─── PASSAGE TO READ
I'd always been intrigued by the idea of sitting on a jury, even looked forward to it, but had never even been called to report until 2 years ago. Unfortunately it was the worst possible time, work-wise, for me to get called, and I couldn't be out of the office on a multiple day case. I get selected as part of a potential pool for a trial, and the judge calls up to the bench anyone who may not be able to serve to discuss their reasoning. I give him my story about work and it will be impossible to be away, etc etc etc, but he just looked at me and said that if he let everyone off of a jury who had work to do, he'd never fill out a jury made up of anyone other than retirees. Fair enough, but I still couldn't do it. So of course, I get called to the jury box, judge explains that it is an armed robbery/attempted murder case, expected to go 3-5 days, etc, and now the lawyers have the opportunity to look at our questionnaires, ask us questions, and they have the ability to remove some people from the jury for any reason.

At this point I lock eyes with the defendant and give him the best death stare/"gonna sell your ass up the river" look that I could come up with, like he did something to my family and I want revenge. He taps his lawyer on the shoulder, nods in my direction, and I'm excused.
──────
─── INFORMATION PROVIDED
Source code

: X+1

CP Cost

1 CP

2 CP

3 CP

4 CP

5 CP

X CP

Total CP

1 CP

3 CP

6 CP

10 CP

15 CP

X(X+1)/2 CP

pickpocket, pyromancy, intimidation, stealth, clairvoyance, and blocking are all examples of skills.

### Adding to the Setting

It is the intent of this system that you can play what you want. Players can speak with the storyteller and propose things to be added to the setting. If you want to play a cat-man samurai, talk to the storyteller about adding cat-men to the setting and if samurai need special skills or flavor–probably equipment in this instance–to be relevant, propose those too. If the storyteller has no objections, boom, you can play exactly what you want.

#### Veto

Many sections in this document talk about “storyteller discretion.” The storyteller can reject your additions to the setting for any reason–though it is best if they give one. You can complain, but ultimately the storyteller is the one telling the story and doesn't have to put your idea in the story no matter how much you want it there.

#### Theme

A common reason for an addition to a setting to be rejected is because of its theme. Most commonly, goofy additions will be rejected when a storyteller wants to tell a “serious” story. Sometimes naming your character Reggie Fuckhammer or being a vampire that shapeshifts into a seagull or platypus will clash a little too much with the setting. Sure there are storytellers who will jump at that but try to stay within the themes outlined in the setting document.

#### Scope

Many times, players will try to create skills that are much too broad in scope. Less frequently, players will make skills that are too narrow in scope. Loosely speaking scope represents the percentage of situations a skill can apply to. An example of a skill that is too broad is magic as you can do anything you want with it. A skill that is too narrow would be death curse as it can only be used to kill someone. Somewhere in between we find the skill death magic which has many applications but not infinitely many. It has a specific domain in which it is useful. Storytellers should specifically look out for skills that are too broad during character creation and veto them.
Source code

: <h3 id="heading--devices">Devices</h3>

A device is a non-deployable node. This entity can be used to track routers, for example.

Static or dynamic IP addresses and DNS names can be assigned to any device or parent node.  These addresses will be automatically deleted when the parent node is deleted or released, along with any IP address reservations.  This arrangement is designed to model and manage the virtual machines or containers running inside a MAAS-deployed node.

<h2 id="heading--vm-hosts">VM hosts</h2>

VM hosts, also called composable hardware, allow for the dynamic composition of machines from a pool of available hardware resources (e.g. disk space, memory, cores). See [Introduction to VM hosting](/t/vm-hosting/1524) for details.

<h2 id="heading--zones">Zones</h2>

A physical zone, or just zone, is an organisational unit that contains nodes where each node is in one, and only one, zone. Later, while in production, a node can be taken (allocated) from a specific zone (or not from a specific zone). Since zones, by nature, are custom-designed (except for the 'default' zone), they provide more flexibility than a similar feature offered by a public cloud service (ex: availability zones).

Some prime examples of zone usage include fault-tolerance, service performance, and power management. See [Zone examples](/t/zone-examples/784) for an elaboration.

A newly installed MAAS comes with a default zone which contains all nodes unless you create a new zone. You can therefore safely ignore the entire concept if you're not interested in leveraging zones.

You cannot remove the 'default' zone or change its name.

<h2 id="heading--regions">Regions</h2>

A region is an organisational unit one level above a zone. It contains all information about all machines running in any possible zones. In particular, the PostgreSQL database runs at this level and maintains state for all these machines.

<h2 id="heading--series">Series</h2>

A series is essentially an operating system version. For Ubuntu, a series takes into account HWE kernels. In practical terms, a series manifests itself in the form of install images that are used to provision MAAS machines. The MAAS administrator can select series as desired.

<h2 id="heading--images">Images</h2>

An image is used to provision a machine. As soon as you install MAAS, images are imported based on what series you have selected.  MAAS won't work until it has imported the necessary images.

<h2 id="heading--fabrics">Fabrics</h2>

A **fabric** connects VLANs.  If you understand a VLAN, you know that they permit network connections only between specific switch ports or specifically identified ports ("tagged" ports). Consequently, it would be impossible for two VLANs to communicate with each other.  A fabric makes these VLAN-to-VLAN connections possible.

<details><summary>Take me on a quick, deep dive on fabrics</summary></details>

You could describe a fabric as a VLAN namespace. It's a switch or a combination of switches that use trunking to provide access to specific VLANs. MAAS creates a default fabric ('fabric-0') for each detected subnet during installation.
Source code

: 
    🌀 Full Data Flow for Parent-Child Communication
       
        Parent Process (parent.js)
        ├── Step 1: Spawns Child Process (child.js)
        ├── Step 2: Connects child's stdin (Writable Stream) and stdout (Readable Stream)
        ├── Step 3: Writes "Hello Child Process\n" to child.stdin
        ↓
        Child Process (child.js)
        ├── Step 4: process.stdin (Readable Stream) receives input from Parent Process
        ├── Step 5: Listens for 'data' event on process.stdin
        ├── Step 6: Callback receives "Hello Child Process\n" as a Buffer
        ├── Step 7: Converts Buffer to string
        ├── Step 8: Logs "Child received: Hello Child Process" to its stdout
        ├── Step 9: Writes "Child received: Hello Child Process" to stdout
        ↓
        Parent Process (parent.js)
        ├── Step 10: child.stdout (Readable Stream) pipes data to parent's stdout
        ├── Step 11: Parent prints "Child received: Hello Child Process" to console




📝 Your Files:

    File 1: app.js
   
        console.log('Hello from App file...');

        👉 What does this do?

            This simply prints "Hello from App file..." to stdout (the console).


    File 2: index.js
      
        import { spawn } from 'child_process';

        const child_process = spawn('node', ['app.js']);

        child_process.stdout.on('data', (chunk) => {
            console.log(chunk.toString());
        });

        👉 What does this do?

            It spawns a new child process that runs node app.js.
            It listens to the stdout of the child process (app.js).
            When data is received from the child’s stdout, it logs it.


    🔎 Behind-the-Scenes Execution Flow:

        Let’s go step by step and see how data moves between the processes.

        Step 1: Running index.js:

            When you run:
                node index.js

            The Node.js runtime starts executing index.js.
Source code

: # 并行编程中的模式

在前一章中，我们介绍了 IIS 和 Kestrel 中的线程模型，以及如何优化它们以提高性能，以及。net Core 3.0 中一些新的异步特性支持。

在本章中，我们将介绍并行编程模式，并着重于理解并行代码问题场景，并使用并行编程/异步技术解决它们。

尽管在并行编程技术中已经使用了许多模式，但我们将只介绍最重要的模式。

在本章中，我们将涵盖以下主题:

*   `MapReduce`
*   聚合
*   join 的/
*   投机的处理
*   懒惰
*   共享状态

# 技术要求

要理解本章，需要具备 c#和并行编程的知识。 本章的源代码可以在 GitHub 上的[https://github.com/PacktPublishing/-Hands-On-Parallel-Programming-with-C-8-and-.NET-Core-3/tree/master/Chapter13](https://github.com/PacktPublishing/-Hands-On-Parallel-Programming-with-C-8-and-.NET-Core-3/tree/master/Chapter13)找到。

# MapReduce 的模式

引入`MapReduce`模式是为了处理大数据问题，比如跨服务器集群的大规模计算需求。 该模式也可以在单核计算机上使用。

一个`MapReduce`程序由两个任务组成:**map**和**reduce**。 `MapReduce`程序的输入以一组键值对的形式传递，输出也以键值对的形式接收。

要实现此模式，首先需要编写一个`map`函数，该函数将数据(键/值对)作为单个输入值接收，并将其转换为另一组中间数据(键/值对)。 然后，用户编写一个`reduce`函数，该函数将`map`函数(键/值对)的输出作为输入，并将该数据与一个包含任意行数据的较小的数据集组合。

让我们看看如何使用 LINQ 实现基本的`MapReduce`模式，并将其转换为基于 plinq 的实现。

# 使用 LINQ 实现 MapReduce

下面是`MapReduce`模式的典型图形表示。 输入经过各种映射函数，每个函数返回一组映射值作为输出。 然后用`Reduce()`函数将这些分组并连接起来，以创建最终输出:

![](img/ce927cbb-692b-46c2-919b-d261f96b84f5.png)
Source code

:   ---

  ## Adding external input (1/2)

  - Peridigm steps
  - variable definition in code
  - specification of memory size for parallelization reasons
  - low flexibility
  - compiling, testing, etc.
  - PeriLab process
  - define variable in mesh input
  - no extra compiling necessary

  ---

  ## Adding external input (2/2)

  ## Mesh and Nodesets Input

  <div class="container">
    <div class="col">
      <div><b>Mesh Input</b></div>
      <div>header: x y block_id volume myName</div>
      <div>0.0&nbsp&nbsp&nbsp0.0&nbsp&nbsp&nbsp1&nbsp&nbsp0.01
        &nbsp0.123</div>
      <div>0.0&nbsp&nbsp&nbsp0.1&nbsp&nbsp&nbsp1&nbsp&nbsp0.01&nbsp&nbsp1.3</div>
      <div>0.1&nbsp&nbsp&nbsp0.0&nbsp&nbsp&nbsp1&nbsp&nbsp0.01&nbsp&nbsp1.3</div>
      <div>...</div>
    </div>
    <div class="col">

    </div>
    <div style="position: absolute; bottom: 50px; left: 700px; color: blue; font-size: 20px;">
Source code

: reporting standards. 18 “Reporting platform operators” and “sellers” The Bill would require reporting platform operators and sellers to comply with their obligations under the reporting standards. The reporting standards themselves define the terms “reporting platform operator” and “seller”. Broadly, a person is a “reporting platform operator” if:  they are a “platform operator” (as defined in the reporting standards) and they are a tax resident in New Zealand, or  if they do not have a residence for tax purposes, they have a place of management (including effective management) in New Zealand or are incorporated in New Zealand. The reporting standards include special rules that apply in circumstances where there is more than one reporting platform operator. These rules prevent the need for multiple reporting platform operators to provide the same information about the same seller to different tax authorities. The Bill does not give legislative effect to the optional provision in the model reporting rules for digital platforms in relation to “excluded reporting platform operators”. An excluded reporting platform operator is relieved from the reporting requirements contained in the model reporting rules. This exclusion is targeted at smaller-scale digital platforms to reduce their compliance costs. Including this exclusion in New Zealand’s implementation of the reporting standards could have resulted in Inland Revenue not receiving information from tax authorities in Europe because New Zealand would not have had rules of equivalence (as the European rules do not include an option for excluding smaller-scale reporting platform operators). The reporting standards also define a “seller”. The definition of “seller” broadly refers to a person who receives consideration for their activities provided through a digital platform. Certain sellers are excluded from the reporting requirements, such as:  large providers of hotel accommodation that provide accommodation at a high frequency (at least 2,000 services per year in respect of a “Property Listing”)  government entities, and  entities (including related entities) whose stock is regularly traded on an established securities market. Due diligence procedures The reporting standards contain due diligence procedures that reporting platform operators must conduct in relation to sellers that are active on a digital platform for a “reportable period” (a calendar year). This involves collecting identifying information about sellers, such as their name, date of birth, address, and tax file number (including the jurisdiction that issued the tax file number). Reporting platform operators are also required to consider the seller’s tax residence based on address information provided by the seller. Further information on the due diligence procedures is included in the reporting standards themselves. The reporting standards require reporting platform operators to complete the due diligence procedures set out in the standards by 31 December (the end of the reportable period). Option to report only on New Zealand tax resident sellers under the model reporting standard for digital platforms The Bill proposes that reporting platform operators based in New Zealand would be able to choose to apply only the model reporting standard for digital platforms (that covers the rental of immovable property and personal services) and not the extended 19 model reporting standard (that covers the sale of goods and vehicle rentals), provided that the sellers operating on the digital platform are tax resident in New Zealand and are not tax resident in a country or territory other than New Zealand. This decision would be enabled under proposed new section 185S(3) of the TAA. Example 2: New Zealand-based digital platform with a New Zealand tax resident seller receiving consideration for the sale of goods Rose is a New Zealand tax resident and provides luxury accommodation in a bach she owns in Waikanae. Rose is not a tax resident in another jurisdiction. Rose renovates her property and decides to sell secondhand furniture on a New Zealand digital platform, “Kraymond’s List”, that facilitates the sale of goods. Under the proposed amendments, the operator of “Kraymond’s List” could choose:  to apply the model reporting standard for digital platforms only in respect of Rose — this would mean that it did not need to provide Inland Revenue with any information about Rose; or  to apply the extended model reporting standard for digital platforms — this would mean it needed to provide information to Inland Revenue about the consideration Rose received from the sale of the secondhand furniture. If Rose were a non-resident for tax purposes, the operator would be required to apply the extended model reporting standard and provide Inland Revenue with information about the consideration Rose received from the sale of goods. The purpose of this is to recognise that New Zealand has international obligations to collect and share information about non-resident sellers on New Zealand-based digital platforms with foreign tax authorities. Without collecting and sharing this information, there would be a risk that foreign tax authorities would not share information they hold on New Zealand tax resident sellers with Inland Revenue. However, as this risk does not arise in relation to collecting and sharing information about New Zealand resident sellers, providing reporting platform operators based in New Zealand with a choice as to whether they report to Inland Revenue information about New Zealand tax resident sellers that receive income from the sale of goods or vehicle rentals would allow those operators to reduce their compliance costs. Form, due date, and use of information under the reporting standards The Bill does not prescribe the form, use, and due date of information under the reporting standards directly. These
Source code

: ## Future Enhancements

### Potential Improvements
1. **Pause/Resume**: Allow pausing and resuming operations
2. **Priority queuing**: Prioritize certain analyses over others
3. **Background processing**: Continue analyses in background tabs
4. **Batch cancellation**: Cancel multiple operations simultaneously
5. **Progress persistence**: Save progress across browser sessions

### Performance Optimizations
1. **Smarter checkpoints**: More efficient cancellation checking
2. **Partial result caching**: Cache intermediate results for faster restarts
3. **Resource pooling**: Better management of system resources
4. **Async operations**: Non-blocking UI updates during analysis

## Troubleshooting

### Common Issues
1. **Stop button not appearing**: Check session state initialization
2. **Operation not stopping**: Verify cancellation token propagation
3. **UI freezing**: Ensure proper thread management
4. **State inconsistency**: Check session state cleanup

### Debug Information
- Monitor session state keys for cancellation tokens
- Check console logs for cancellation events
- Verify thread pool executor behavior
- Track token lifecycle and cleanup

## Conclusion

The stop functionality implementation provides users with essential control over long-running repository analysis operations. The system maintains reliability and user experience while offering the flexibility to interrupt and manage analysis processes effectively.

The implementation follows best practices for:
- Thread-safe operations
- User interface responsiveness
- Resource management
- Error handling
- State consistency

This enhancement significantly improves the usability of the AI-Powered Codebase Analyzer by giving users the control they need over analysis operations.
──────
TASKS FOR THIS EXERCISE:
1 - Decide whether each statement agrees with the jury duty story. Answer yes or no for each, and quote the deciding words. (a) Before two years ago, the narrator had been called to report for jury duty several times. (b) The judge said the case was expected to last 3-5 days. (c) The judge released the narrator because of the narrator's work obligations.
2 - Retype the jury duty story word for word. Begin at the words "At this point" and stop after "and I'm excused.".

SET OF ANSWERS:
1 -
(a) No: "had never even been called to report until 2 years ago"
(b) Yes: "expected to go 3-5 days"
(c) No: "if he let everyone off of a jury who had work to do, he'd never fill out a jury made up of anyone other than retirees"

2 -
At this point I lock eyes with the defendant and give him the best death stare/"gonna sell your ass up the river" look that I could come up with, like he did something to my family and I want revenge. He taps his lawyer on the shoulder, nods in my direction, and I'm excused.